A Fire Within
Charles Darwin Biopic Stays Cold
By Cole Smithey

As reworked by screenwriter John Collee, Jon Amiel's adaptation of
Randal Keynes's novel "Annie's Box" is too driven by melodrama to work
as a biopic. On the brink of writing the book "that would kill God"
("The Origin of Species")–which continues to draw fire today—Charles
Darwin (meticulously played by Paul Bettany) is greeted by two of his
colleagues (played by Toby Jones and Benedict Cumberbatch). The great
naturalist's two friends insist that he cure himself of the illness
that beleaguers him, and commit his thesis of creation to paper.
Bettany's real-life wife Jennifer Connelly plays Darwin's wife Emma.
Perhaps attempting to not upstage her husband, Connelly fails to
embrace the period acting techniques required for the role. The story
moves to the relationship between Darwin and his brilliant daughter
Annie (wonderfully played by newcomer Martha West). Capable of charming
birds out the trees, Annie is her father's constant companion. Every
bit as thrilled about the natural world as her dad and in some ways as
knowledgeable, Annie brightens the narrative. Tragedy strikes, but it's
poorly set up. Then an ill-conceived flashback sequence breaks the
film's linear movement. Paul Bettany carries an otherwise clumsy film
thanks to his sheer strength of preparation and passion. Though not
especially revealing about Charles Darwin the scientist, "Creation"

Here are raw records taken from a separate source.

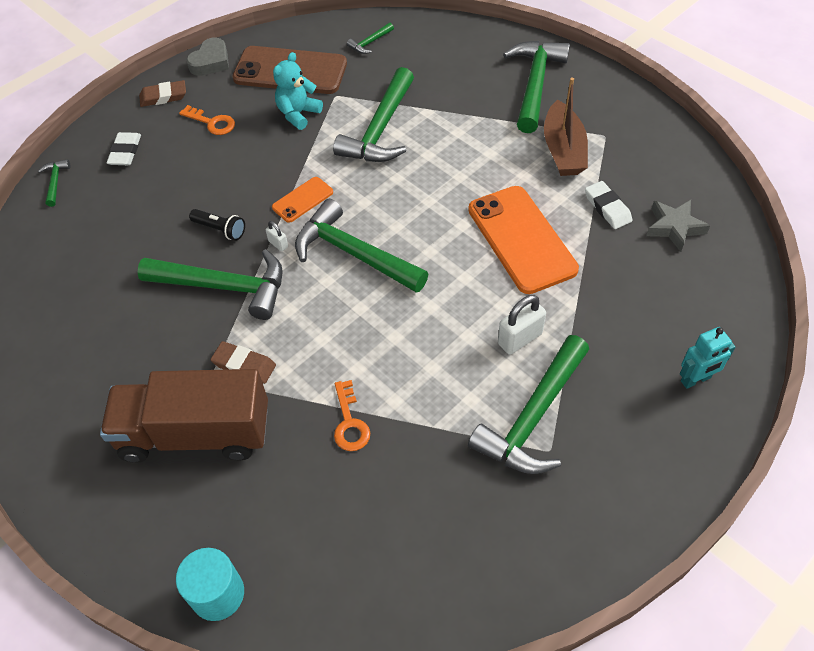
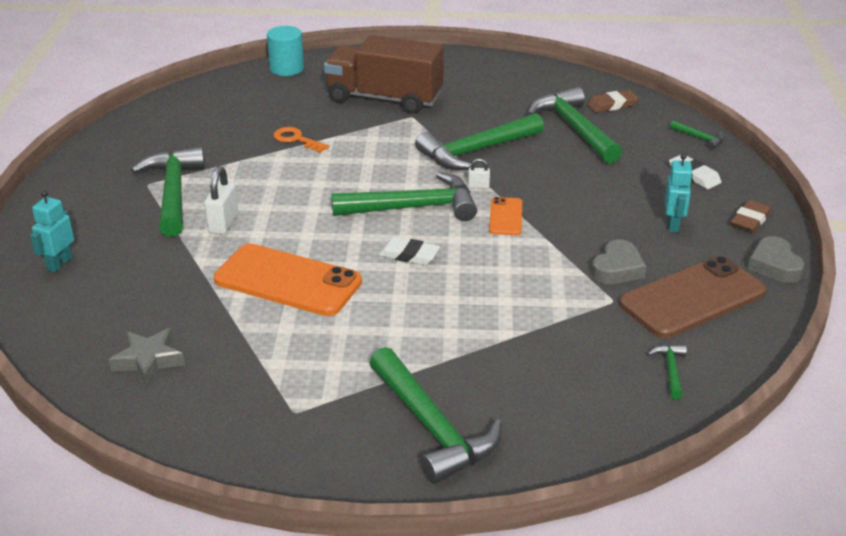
camera: 135 degrees right, 20 degrees down
(195, 433) = (384, 98): brown truck -> brown truck turned 120 degrees counterclockwise
(212, 123) = (673, 225): orange key -> turquoise robot
(220, 229) = (534, 173): black flashlight -> none
(244, 365) = (401, 130): brown eraser -> brown eraser (612, 105)
(298, 114) = (617, 269): turquoise teddy bear -> grey heart
(380, 129) = (525, 296): green hammer -> green hammer (574, 128)
(563, 150) = (325, 373): brown boat -> none
(607, 208) = (230, 343): white eraser -> white eraser (409, 255)

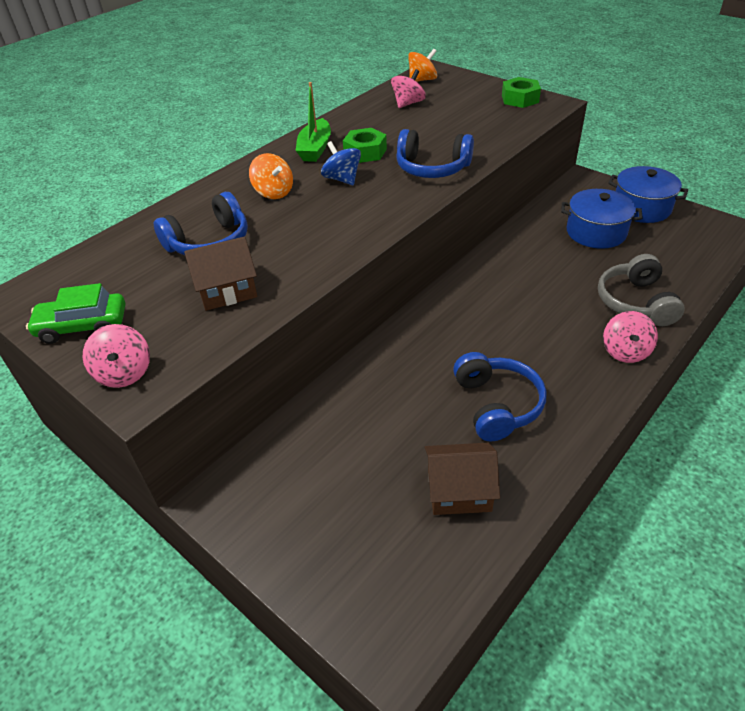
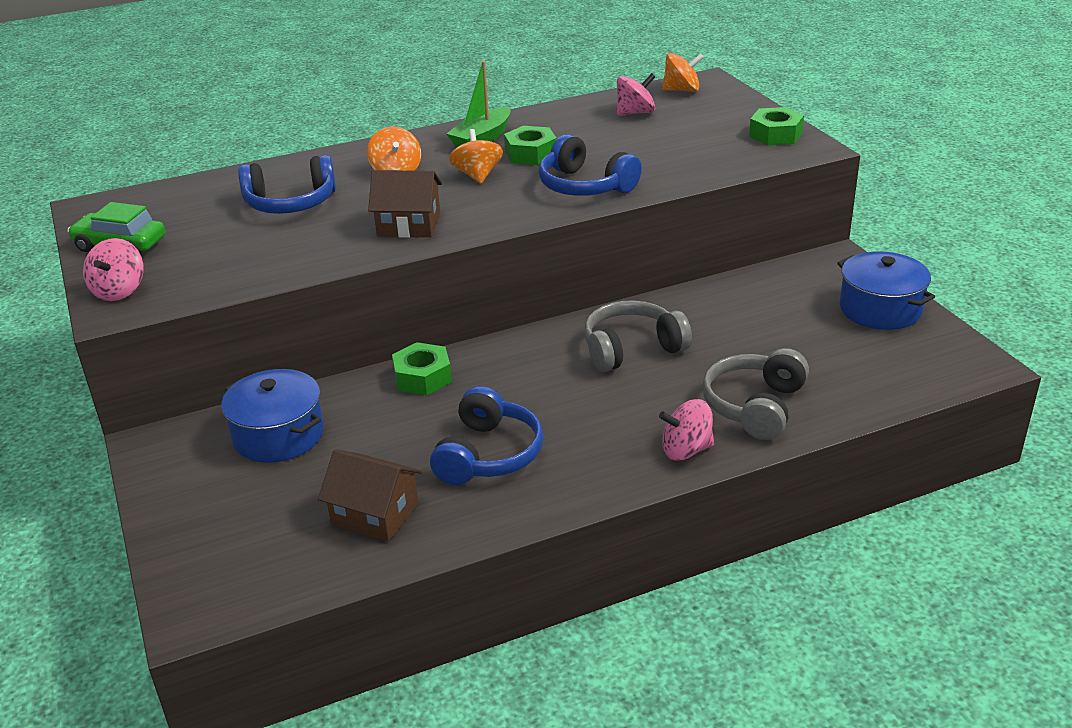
camera: 25 degrees right, 10 degrees down
(227, 290) = (265, 248): brown house -> brown house (409, 225)
(342, 179) = (477, 175): blue spinning top -> orange spinning top
(389, 357) = (422, 377): none -> green nut
(517, 284) = (632, 349): none -> grey headphones
(596, 232) = (789, 320): blue pot -> blue pot (278, 435)
(625, 351) = (686, 450): pink spinning top -> pink spinning top turned 45 degrees clockwise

highlights the power of Paul Bettany doing what he does best, which is
to create a character.
Bettany's
Darwin is a man so full of inner turmoil that it makes him physically
sick. He carries himself with a hunched posture that he uses to deflect
from an overbearing world of religious believers that threaten to crush
him for the beliefs he holds. At church with his family, Darwin bites
his tongue during sermons by their awkward friend and neighbor Reverend
Innes (an underused Jeremy Northam).
With
the weight of the world upon him, Darwin is an intellectual who takes
the utmost solace from his adoring daughter. When Annie is physically
punished at school for repeating organic truths her father taught her,
Darwin is put at odds with Emma who refuses to let him confront the
matter. There's a burning conflict between Darwin and Emma that
escalates across the story and yet the relationship remains opaque even
as the couple eventually achieve a kind of relationship-saving truce
while recovering from a shared tragedy.
We
take in Darwin as a respectable patriarch of his community, and a
scientist with a phenomenal clarity of vision into the organic world he
fervently studies. The filmmakers get closest to mitigating Darwin's
weighted social persona with his perceived radical theory of evolution
during a brilliant outdoor scene with Reverend Innes in which the
scientist drops all pretense of patience for amicability with his
rival. But the fire that rages in Darwin is never allowed to rage at
its intrinsically dramatic surface. Imaginative camera work from
cinematographer Jess Hall provides insight into how Darwin's
microscopic vantage point on nature validates his theories. A more
rigorous script could have articulated better the raging debate around
Darwin's central thesis, that was put forth in short form by another
scientist months in advance of Darwin's book. Most glaringly absent is
a cogent explanation of Darwin's central thesis. For the man who
desperately feared that he would be remembered in the books of history
as the person who removed God from social consciousness, there should
be more elucidation given to his ideas.